A report later in 2020 from the neo-liberal Center for Strategic and International Studies was more direct. It said,
“Sputnik’s weekly segment Criminal Injustice on its Loud & Clear podcast similarly portrays itself as bringing attention to justice being denied to citizens, mixing legitimate grievances with distorted information. Russia’s goal for these programs is not to make the US legal system more just; it is to tell an unrelenting one-sided story to get Americans to believe the system is as corrupt and broken as the legal system in Russia. Putin’s hope is that Americans will give up on democratic institutions, the way so much of his own population has come to accept the corruption in Russia.”
Wow! I had no idea that I had that much influence, that I was that cynical in my creation of Criminal Injustice, or that I had strategized with Vladimir Putin to weaken democratic institutions. If only I could monetize it! The truth is that, after spending 23 months in prison, I have a first-hand view of just how harsh and corrupt our “democratic institutions” are.
So I decided that every Thursday I would interview two friends of mine: Paul Wright, the executive director of the Human Rights Defense Center and the editor of Prison Legal News and Criminal Legal News magazines; and Kevin Gosztola, an outstanding journalist at Shadowproof.com who focuses on criminal-justice issues. They have nothing whatsoever to do with Russian “propaganda.” They just care about human rights — far more so than does the Center for Strategic and International Studies.
Things have gotten tough for Sputnik over the past two weeks. Our sister outlet, the television news network RT America, was forced off the air permanently a week ago. And there are calls from members of Congress, the National Association of Broadcasters, and neoliberal think tanks around Washington for the government to do the same to Sputnik.
They may well succeed. But their complaint that Sputnik pushes “the Russian view” doesn’t carry any weight. So what if it does? BBC carries the British view. DW carries the German view. Al Jazeera carries the Qatari view. Do we ban all of them because Washington objects to a story line? And then do we sit back while the Russians ban CNN, Fox, Voice of America, and Radio Free Europe/Radio Liberty, all of which are available in Russia? It’s a slippery slope.

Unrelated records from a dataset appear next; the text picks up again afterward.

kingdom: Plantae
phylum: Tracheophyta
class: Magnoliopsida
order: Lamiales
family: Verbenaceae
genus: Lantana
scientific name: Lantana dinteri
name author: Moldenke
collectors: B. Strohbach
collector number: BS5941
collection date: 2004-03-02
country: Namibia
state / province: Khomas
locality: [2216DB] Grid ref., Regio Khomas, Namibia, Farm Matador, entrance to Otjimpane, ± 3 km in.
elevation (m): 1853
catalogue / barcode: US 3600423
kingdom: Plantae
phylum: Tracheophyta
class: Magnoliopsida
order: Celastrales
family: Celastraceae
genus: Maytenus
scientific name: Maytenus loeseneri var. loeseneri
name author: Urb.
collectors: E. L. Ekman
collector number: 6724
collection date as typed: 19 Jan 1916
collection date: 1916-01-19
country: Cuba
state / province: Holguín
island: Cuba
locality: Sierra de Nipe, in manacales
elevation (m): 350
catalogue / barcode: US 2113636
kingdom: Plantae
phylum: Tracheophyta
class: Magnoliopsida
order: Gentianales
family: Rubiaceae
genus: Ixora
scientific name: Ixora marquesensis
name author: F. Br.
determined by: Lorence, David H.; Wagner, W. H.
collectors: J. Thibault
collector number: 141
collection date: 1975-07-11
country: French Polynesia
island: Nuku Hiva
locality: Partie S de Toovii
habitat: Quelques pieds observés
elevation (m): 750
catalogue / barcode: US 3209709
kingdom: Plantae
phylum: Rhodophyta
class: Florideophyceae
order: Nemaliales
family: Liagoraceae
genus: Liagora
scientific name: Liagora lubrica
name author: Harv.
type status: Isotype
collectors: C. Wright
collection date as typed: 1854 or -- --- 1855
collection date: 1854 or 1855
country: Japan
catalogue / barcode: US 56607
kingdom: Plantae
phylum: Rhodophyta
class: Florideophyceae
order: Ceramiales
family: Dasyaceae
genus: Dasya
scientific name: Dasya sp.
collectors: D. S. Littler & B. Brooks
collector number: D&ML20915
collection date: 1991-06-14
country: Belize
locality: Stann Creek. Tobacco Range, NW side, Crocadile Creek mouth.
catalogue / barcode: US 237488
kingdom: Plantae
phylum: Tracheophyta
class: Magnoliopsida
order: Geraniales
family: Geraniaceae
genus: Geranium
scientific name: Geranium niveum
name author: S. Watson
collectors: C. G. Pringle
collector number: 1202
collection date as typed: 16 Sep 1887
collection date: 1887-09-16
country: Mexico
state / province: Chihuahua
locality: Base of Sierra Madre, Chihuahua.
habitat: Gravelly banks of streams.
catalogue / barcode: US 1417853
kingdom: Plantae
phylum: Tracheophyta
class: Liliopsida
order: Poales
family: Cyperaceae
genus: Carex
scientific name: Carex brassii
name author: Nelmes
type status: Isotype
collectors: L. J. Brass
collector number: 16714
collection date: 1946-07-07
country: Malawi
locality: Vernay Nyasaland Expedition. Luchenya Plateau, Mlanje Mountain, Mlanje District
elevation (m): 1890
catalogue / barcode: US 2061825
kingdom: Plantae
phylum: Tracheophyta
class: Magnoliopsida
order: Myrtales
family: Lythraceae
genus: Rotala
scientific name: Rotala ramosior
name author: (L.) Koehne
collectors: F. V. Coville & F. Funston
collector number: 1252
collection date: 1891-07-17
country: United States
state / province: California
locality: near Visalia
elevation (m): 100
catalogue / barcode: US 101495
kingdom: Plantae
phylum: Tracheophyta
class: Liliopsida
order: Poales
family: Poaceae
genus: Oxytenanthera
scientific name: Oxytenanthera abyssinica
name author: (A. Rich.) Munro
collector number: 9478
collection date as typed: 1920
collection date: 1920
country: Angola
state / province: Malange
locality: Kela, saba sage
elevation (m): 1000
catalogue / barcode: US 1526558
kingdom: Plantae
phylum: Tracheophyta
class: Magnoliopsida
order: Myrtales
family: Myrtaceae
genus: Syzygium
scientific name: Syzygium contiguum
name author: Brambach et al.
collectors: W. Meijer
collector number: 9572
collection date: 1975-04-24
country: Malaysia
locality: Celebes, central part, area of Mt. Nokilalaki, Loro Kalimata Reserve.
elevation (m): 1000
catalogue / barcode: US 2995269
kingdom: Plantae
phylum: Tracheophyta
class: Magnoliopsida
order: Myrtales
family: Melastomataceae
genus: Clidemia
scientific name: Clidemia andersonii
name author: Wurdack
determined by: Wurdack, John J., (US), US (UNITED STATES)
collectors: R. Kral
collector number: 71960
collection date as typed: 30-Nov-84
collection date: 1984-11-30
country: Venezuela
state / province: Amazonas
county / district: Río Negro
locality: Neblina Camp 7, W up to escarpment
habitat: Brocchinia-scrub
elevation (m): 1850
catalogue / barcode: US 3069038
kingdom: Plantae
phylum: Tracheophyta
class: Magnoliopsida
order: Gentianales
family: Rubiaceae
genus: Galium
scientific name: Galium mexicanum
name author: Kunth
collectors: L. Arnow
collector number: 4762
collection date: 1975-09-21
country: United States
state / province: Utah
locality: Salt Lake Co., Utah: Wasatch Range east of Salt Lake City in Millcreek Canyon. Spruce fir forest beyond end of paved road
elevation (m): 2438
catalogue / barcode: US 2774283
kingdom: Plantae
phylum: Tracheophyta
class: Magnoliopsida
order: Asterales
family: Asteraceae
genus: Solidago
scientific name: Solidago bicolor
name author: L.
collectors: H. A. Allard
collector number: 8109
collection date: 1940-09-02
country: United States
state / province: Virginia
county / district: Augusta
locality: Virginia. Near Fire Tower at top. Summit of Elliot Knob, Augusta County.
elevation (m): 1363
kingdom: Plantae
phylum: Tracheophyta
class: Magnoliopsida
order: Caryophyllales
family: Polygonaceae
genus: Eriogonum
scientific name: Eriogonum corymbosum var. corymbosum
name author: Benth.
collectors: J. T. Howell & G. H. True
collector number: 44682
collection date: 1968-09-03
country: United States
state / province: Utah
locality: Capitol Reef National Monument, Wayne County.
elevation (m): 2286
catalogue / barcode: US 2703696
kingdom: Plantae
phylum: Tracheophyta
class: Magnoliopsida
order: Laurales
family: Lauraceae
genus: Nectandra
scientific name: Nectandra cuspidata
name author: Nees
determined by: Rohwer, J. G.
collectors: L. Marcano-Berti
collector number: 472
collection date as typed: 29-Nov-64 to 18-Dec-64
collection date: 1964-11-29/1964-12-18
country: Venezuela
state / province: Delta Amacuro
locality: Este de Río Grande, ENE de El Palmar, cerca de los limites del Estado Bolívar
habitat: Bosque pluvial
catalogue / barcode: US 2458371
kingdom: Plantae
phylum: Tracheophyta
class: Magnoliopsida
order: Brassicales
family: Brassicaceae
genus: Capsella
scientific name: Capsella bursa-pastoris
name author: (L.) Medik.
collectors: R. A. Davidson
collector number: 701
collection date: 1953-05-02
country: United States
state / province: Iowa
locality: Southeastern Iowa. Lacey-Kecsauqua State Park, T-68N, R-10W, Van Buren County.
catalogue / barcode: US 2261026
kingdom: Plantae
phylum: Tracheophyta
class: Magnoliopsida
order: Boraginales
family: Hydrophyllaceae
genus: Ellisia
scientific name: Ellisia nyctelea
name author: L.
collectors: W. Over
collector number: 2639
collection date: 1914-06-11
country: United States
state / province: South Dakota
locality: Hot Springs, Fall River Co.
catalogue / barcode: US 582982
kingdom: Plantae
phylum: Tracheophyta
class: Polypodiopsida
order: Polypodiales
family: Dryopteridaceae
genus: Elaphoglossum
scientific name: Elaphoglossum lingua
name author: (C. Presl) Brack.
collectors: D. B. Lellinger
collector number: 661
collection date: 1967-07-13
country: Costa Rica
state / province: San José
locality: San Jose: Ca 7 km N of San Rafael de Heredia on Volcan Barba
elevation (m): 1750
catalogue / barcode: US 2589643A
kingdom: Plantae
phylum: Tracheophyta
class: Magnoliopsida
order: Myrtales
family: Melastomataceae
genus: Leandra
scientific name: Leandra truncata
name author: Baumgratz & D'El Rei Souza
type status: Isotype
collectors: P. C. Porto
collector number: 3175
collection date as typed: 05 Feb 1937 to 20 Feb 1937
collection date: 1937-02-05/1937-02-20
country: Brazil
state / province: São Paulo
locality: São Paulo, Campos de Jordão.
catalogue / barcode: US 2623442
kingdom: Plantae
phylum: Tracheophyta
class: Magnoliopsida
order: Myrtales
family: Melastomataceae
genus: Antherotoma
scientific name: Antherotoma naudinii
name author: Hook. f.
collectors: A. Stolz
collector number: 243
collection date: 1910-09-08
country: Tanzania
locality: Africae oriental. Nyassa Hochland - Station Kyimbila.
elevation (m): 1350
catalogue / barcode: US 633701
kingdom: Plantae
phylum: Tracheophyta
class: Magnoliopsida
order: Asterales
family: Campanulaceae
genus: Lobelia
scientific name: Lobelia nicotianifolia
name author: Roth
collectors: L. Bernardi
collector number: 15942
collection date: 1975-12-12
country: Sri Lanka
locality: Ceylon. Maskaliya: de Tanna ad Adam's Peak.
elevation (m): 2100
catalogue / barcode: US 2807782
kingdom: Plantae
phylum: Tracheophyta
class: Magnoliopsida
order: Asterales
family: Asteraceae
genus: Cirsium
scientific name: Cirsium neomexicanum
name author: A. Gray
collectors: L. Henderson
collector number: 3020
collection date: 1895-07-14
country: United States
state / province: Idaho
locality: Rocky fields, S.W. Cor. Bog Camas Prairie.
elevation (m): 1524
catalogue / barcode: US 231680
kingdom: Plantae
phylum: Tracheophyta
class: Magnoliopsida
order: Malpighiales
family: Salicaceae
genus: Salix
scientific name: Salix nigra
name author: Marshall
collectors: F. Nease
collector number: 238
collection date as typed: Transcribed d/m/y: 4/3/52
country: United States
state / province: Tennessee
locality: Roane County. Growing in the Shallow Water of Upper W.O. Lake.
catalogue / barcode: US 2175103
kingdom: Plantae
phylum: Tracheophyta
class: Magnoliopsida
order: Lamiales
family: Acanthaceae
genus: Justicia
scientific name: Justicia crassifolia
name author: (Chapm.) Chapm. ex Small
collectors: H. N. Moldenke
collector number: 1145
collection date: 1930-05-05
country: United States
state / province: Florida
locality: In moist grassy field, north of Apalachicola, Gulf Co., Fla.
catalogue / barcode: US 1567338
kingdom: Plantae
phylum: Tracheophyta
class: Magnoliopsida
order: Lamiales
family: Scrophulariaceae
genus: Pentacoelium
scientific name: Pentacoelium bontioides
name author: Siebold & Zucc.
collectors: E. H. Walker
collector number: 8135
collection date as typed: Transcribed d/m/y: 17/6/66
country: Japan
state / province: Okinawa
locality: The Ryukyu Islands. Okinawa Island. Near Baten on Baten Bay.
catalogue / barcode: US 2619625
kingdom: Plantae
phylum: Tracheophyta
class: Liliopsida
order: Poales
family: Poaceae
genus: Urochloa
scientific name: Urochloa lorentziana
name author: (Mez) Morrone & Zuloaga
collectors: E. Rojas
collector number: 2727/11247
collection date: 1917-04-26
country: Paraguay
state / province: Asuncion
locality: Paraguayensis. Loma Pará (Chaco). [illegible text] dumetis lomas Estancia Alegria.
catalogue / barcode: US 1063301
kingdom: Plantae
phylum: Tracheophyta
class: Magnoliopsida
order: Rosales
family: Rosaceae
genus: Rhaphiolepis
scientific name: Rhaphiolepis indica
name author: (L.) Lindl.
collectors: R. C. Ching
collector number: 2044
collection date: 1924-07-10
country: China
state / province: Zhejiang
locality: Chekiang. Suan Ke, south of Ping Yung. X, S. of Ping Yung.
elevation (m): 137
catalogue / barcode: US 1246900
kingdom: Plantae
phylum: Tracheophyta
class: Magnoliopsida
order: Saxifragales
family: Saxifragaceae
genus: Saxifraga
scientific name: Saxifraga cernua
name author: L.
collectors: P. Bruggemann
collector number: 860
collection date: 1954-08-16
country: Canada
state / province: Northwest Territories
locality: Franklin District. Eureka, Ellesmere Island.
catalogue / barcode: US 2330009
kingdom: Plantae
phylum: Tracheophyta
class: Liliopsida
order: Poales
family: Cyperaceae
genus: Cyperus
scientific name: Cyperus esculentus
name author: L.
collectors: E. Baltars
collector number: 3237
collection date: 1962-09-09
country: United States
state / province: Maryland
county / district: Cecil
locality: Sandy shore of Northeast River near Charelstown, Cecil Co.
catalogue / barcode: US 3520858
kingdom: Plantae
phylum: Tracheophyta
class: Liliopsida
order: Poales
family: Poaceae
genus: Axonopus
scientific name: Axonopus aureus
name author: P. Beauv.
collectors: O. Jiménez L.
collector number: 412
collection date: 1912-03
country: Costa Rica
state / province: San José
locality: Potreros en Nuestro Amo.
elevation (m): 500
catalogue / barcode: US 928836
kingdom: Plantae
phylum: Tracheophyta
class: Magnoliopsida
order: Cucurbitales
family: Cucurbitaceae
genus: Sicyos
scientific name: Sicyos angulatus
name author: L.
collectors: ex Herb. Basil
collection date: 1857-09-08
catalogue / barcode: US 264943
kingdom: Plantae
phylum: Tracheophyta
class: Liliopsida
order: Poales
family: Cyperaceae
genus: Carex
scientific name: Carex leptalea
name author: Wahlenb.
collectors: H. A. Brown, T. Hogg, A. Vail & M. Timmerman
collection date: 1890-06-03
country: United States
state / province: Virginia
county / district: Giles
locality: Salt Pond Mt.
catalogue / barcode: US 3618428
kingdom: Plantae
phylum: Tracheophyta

In any case, I would be glad to go on CNN, Fox and MSNBC to talk about my areas of interest, but they have never invited me. Sputnik has given me that platform. If the Washington swells don’t like it, that’s tough luck for them.
John Kiriakou is a former CIA counterterrorism officer and a former senior investigator with the Senate Foreign Relations Committee. John became the sixth whistleblower indicted by the Obama administration under the Espionage Act—a law designed to punish spies. He served 23 months in prison as a result of his attempts to oppose the Bush administration’s torture program.